REDONNER CONFIANCE À SA CLIENTE

Aline exerçait dans son salon de Bagneux quand une cliente franchit les portes, flanquée d’une amie, pour se faire coiffer.

« L’amie de ma cliente avait la peau très noire et de magnifiques cheveux crépus », raconte Aline qui, pendant sa prestation, saisit une conversation entre les deux jeunes filles. « Je me trouve tellement moche avec mes cheveux crépus et ma peau noire », se désolait l’amie de sa cliente. « Je me suis permis de lui dire que je n’étais pas de son avis et que j’aimerais sublimer sa chevelure », explique Aline. Surprise, l’amie accepte… « J’ai libéré ses cheveux qui avaient été très longtemps enfermés sous une perruque et je leur ai fait un soin profond », se souvient Aline.
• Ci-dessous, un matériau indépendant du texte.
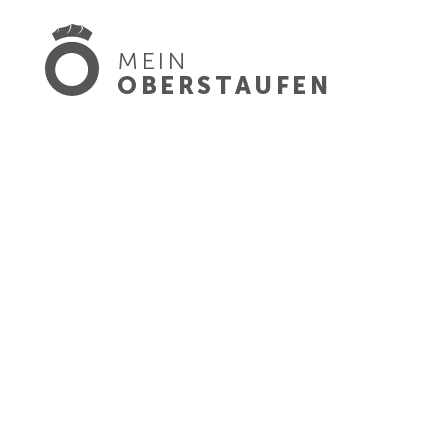
MEIN
OBERSTAUFEN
Une libération pour la cliente qui assume désormais totalement sa chevelure et est même devenue une des égéries du salon. « Elle s’est réconciliée avec son image. C’est une véritable transformation psychologique et physique grâce à la bienveillance et à la gentillesse. Cela fait partie de l’ADN de Boucles d’Ébène. »



UNE COUPE POUR L’AMOUR

Faire 850 kilomètres pour rencontrer sa nouvelle coiffeuse, c’est rare ! Et pourtant, c’est après avoir vu un reportage télévisé sur Aline qu’une jeune femme a décidé de venir se faire coiffer à Bagneux alors qu’elle habitait le Sud de la France. « Je me suis reconnue dans vos propos. J’ai souffert à cause de mes cheveux car, jusqu’à présent, personne ne les a compris. » Aline a donc réalisé une coupe sur cheveux secs, avant d’appliquer un soin profond pour révéler les boucles.
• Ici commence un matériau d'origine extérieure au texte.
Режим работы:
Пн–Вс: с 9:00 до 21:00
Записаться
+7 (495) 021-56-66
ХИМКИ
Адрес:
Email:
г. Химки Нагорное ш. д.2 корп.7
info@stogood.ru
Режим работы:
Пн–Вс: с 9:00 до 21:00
« Avec cette nouvelle coupe, je vais trouver l’homme de ma vie ! », a affirmé sa cliente, très heureuse de son changement capillaire. « Quelques mois plus tard, j’ai reçu un texto qui me disait qu’elle avait trouvé l’amour grâce à ma coupe », s’amuse Aline.

STOPPER LES PRÉJUGÉS

Une cliente arrive un jour au salon d’Aline et voyant que plusieurs femmes métisses ou noires sont en train de se faire coiffer, elle demande à la cantonade : « Vous ne faites pas les cheveux normaux dans ce salon ? »
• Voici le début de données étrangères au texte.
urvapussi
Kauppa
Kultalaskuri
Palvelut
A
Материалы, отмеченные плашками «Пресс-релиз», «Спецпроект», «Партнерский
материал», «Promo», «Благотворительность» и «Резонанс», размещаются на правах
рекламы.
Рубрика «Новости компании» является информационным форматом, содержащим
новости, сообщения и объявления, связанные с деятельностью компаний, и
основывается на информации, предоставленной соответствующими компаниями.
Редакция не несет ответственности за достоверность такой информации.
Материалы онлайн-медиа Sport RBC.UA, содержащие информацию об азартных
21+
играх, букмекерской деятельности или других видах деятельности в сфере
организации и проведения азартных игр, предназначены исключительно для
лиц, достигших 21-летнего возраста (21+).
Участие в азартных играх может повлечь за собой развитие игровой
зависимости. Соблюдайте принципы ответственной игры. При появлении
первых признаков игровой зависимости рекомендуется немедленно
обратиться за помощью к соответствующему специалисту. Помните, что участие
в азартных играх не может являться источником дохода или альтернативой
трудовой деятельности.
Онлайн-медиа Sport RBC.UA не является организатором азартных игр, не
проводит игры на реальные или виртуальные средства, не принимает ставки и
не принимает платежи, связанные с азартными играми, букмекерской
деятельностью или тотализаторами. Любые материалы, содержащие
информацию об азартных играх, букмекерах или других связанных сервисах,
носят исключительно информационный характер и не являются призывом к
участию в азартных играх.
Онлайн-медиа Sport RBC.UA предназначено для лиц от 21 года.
Sans se départir de sa bienveillance habituelle, Aline lui explique que les cheveux frisés, bouclés ou crépus sont des cheveux comme les autres. Et devant la mine atterrée de la cliente, Aline lui demande de bien fermer la porte en sortant. L’histoire ne dit pas si ladite cliente a aujourd’hui compris que les cheveux texturés méritent eux aussi d’être chouchoutés par des professionnels. Pour les jeunes coiffeurs français, la question ne se pose plus aujourd’hui, pour le plus grand bonheur des femmes.